Information provided section start

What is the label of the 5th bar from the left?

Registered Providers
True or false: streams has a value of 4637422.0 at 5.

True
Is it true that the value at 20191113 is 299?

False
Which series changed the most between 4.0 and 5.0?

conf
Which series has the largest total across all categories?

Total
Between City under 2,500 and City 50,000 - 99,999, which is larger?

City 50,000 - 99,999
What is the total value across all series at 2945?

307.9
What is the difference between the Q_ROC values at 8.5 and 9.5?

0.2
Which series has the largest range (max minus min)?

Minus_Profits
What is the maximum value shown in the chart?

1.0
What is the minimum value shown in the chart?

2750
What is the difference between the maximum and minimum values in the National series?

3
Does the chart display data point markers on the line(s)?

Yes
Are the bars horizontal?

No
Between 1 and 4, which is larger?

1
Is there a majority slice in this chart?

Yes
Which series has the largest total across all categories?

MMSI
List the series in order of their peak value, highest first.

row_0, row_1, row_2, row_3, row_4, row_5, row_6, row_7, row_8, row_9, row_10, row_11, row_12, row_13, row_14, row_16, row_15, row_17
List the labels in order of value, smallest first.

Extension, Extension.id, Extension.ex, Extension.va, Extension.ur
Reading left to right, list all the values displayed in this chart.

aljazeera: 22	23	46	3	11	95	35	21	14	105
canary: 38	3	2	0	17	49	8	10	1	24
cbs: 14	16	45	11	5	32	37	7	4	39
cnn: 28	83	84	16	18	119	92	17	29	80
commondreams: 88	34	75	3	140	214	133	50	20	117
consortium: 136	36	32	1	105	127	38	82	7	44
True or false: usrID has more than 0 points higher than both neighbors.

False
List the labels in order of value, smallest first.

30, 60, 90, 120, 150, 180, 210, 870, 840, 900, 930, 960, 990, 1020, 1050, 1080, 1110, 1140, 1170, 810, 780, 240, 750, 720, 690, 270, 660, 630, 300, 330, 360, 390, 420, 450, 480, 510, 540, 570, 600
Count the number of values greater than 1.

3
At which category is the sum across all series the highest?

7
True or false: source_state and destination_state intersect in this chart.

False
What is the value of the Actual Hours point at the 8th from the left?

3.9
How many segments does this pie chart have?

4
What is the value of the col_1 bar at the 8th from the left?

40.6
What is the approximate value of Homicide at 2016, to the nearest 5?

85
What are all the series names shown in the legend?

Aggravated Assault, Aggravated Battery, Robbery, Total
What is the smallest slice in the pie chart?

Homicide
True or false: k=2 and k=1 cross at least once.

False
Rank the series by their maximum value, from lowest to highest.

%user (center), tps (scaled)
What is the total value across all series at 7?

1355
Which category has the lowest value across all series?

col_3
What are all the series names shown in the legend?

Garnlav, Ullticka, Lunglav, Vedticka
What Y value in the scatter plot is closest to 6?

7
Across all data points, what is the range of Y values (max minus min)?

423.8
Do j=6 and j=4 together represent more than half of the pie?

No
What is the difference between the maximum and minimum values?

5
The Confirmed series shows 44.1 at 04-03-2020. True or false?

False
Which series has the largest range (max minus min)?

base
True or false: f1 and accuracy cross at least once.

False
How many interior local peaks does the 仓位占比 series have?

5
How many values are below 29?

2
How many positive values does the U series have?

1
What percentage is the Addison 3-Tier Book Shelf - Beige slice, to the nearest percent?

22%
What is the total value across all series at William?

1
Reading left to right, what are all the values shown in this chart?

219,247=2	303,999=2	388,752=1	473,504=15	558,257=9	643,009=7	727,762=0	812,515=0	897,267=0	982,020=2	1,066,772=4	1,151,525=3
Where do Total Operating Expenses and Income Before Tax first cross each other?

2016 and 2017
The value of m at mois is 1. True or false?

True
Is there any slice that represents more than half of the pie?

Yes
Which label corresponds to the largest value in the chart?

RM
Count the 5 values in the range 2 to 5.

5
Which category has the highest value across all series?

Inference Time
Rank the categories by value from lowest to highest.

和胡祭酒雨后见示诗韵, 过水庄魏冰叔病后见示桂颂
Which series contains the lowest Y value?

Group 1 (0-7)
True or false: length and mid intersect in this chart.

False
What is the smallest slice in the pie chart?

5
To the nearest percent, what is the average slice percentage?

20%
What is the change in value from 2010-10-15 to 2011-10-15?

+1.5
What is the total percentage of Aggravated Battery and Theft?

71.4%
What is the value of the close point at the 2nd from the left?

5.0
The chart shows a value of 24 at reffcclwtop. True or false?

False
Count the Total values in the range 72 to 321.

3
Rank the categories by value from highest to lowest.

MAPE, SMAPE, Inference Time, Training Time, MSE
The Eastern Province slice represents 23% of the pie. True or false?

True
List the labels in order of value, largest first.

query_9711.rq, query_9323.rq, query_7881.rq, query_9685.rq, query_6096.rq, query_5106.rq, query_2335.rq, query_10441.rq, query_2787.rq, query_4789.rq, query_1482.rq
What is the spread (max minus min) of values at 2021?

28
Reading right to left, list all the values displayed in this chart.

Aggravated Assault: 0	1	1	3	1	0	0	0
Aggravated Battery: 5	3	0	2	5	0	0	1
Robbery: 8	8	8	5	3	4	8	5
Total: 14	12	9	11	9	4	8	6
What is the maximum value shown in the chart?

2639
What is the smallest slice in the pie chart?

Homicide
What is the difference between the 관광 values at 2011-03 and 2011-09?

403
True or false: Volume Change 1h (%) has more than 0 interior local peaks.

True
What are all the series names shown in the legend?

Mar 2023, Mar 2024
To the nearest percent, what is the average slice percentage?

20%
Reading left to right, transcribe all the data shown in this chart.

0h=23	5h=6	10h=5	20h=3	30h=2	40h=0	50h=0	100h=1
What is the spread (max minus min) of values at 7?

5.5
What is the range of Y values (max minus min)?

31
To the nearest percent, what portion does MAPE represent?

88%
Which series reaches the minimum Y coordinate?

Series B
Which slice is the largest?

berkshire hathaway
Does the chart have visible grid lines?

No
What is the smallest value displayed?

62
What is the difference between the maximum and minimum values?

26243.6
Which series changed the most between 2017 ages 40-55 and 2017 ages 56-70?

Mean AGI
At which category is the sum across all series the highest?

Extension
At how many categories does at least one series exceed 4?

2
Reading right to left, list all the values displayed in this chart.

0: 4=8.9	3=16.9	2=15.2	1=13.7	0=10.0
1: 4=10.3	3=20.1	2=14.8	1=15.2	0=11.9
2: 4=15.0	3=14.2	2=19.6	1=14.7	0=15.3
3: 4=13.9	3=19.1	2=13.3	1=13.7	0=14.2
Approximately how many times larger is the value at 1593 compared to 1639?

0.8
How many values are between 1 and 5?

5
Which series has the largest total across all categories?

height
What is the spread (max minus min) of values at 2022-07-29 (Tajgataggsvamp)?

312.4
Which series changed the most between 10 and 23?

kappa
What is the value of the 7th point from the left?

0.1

Information provided section end

◆ Problem ◆
Copy the rows word for word, starting with the first one and going on through the line containing "Are the bars horizontal?".

◆ Response for this exercise ◆
What is the label of the 5th bar from the left?

Registered Providers
True or false: streams has a value of 4637422.0 at 5.

True
Is it true that the value at 20191113 is 299?

False
Which series changed the most between 4.0 and 5.0?

conf
Which series has the largest total across all categories?

Total
Between City under 2,500 and City 50,000 - 99,999, which is larger?

City 50,000 - 99,999
What is the total value across all series at 2945?

307.9
What is the difference between the Q_ROC values at 8.5 and 9.5?

0.2
Which series has the largest range (max minus min)?

Minus_Profits
What is the maximum value shown in the chart?

1.0
What is the minimum value shown in the chart?

2750
What is the difference between the maximum and minimum values in the National series?

3
Does the chart display data point markers on the line(s)?

Yes
Are the bars horizontal?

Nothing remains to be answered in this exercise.